The Nationalist Task Party or Nationalist Labour Party (Milliyetçi Çalışma Partisi) was a far-right political party in Turkey.

==History==
===In the 1980s===
The Nationalist Task Party was founded on 30 November 1985, when its predecessor, the Conservative Party, changed its name. Its first president was Ali Koç. The party sought the votes of the far-right Nationalist Movement Party which had been banned in 1980. Former MSP member Abdülkerim Doğru became chairman on 19 April 1987. Alparslan Türkeş, the founder of the neo-fascist Grey Wolves, became party chairman on 4 October 1987 with the lifting of the political ban on former politicians. The Nationalist Task Party won 2.9% of the popular vote in 1987 general election, and they won three municipalities (Elazığ, Erzincan, Yozgat) in the 1989 local elections.
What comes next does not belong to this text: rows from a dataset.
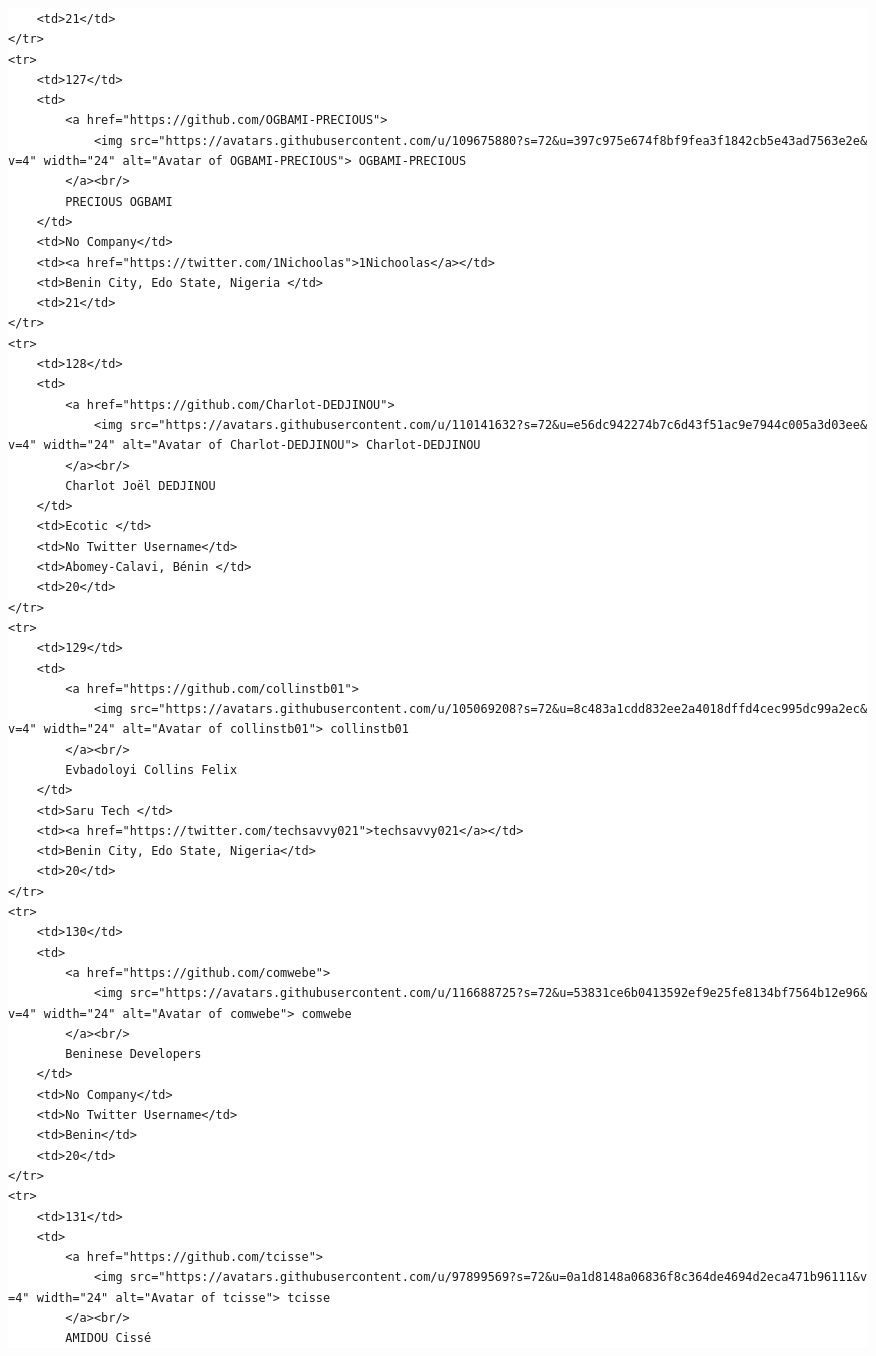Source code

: 		<td>21</td>
	</tr>
	<tr>
		<td>127</td>
		<td>
			<a href="https://github.com/OGBAMI-PRECIOUS">
				<img src="https://avatars.githubusercontent.com/u/109675880?s=72&u=397c975e674f8bf9fea3f1842cb5e43ad7563e2e&v=4" width="24" alt="Avatar of OGBAMI-PRECIOUS"> OGBAMI-PRECIOUS
			</a><br/>
			PRECIOUS OGBAMI
		</td>
		<td>No Company</td>
		<td><a href="https://twitter.com/1Nichoolas">1Nichoolas</a></td>
		<td>Benin City, Edo State, Nigeria </td>
		<td>21</td>
	</tr>
	<tr>
		<td>128</td>
		<td>
			<a href="https://github.com/Charlot-DEDJINOU">
				<img src="https://avatars.githubusercontent.com/u/110141632?s=72&u=e56dc942274b7c6d43f51ac9e7944c005a3d03ee&v=4" width="24" alt="Avatar of Charlot-DEDJINOU"> Charlot-DEDJINOU
			</a><br/>
			Charlot Joël DEDJINOU
		</td>
		<td>Ecotic </td>
		<td>No Twitter Username</td>
		<td>Abomey-Calavi, Bénin </td>
		<td>20</td>
	</tr>
	<tr>
		<td>129</td>
		<td>
			<a href="https://github.com/collinstb01">
				<img src="https://avatars.githubusercontent.com/u/105069208?s=72&u=8c483a1cdd832ee2a4018dffd4cec995dc99a2ec&v=4" width="24" alt="Avatar of collinstb01"> collinstb01
			</a><br/>
			Evbadoloyi Collins Felix
		</td>
		<td>Saru Tech </td>
		<td><a href="https://twitter.com/techsavvy021">techsavvy021</a></td>
		<td>Benin City, Edo State, Nigeria</td>
		<td>20</td>
	</tr>
	<tr>
		<td>130</td>
		<td>
			<a href="https://github.com/comwebe">
				<img src="https://avatars.githubusercontent.com/u/116688725?s=72&u=53831ce6b0413592ef9e25fe8134bf7564b12e96&v=4" width="24" alt="Avatar of comwebe"> comwebe
			</a><br/>
			Beninese Developers
		</td>
		<td>No Company</td>
		<td>No Twitter Username</td>
		<td>Benin</td>
		<td>20</td>
	</tr>
	<tr>
		<td>131</td>
		<td>
			<a href="https://github.com/tcisse">
				<img src="https://avatars.githubusercontent.com/u/97899569?s=72&u=0a1d8148a06836f8c364de4694d2eca471b96111&v=4" width="24" alt="Avatar of tcisse"> tcisse
			</a><br/>
			AMIDOU Cissé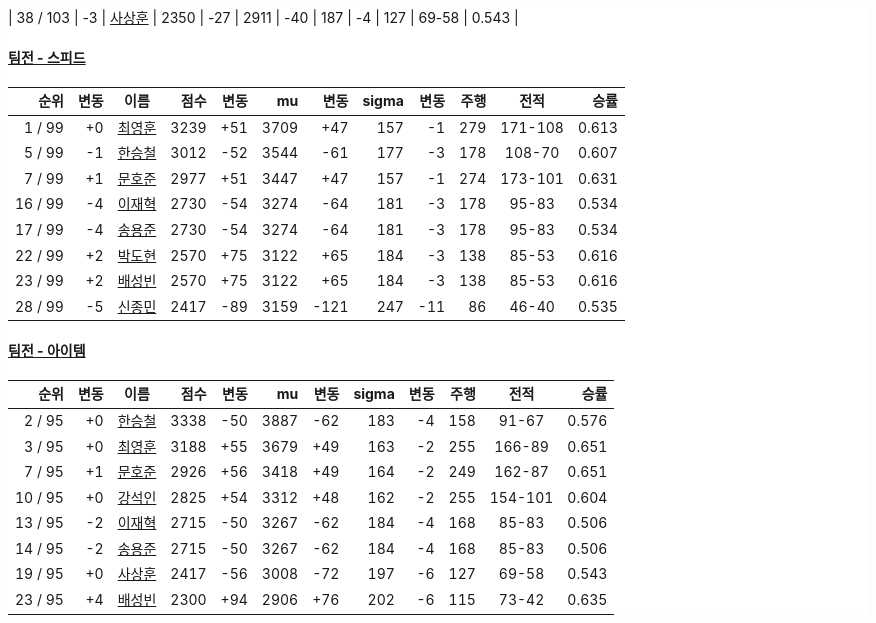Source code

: | 38 / 103 | -3 | [사상훈](../sasanghun) | 2350 | -27 | 2911 | -40 | 187 | -4 | 127 | 69-58 | 0.543 |


#### [팀전 - 스피드](../team-speed)


| 순위 | 변동 | 이름 | 점수 | 변동 | mu | 변동 | sigma | 변동 | 주행 | 전적 | 승률 |
|---:|---:|:---:|---:|---:|---:|---:|---:|---:|---:|:---:|---:|
| 1 / 99 | +0 | [최영훈](../choiyeonghun) | 3239 | +51 | 3709 | +47 | 157 | -1 | 279 | 171-108 | 0.613 |
| 5 / 99 | -1 | [한승철](../hanseungcheol) | 3012 | -52 | 3544 | -61 | 177 | -3 | 178 | 108-70 | 0.607 |
| 7 / 99 | +1 | [문호준](../munhojun) | 2977 | +51 | 3447 | +47 | 157 | -1 | 274 | 173-101 | 0.631 |
| 16 / 99 | -4 | [이재혁](../ijaehyeok) | 2730 | -54 | 3274 | -64 | 181 | -3 | 178 | 95-83 | 0.534 |
| 17 / 99 | -4 | [송용준](../songyongjun) | 2730 | -54 | 3274 | -64 | 181 | -3 | 178 | 95-83 | 0.534 |
| 22 / 99 | +2 | [박도현](../bakdohyeon) | 2570 | +75 | 3122 | +65 | 184 | -3 | 138 | 85-53 | 0.616 |
| 23 / 99 | +2 | [배성빈](../baeseongbin) | 2570 | +75 | 3122 | +65 | 184 | -3 | 138 | 85-53 | 0.616 |
| 28 / 99 | -5 | [신종민](../shinjongmin) | 2417 | -89 | 3159 | -121 | 247 | -11 | 86 | 46-40 | 0.535 |


#### [팀전 - 아이템](../team-item)


| 순위 | 변동 | 이름 | 점수 | 변동 | mu | 변동 | sigma | 변동 | 주행 | 전적 | 승률 |
|---:|---:|:---:|---:|---:|---:|---:|---:|---:|---:|:---:|---:|
| 2 / 95 | +0 | [한승철](../hanseungcheol) | 3338 | -50 | 3887 | -62 | 183 | -4 | 158 | 91-67 | 0.576 |
| 3 / 95 | +0 | [최영훈](../choiyeonghun) | 3188 | +55 | 3679 | +49 | 163 | -2 | 255 | 166-89 | 0.651 |
| 7 / 95 | +1 | [문호준](../munhojun) | 2926 | +56 | 3418 | +49 | 164 | -2 | 249 | 162-87 | 0.651 |
| 10 / 95 | +0 | [강석인](../gangseokin) | 2825 | +54 | 3312 | +48 | 162 | -2 | 255 | 154-101 | 0.604 |
| 13 / 95 | -2 | [이재혁](../ijaehyeok) | 2715 | -50 | 3267 | -62 | 184 | -4 | 168 | 85-83 | 0.506 |
| 14 / 95 | -2 | [송용준](../songyongjun) | 2715 | -50 | 3267 | -62 | 184 | -4 | 168 | 85-83 | 0.506 |
| 19 / 95 | +0 | [사상훈](../sasanghun) | 2417 | -56 | 3008 | -72 | 197 | -6 | 127 | 69-58 | 0.543 |
| 23 / 95 | +4 | [배성빈](../baeseongbin) | 2300 | +94 | 2906 | +76 | 202 | -6 | 115 | 73-42 | 0.635 |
===1991 general elections===
The party made an alliance dubbed "Holy Alliance" with the Islamist Welfare Party and the right-wing Nationalist Reformist Democracy Party on 20 October 1991 general elections. However, in 1991, according to election rules, no more than two parties could form an alliance. So MÇP's and IDP's deputy candidates attended with Welfare Party lists. This alliance won 16.9% vote and sent 62 MPs to the Turkish Grand National Assembly (which had a total of 550 seats).

===Dissolution of the party===
Delegates decided to dissolve the party on 27 December 1992 and the party dissolved on 24 January 1993. All members joined the newly opened (and refounded) Nationalist Movement Party.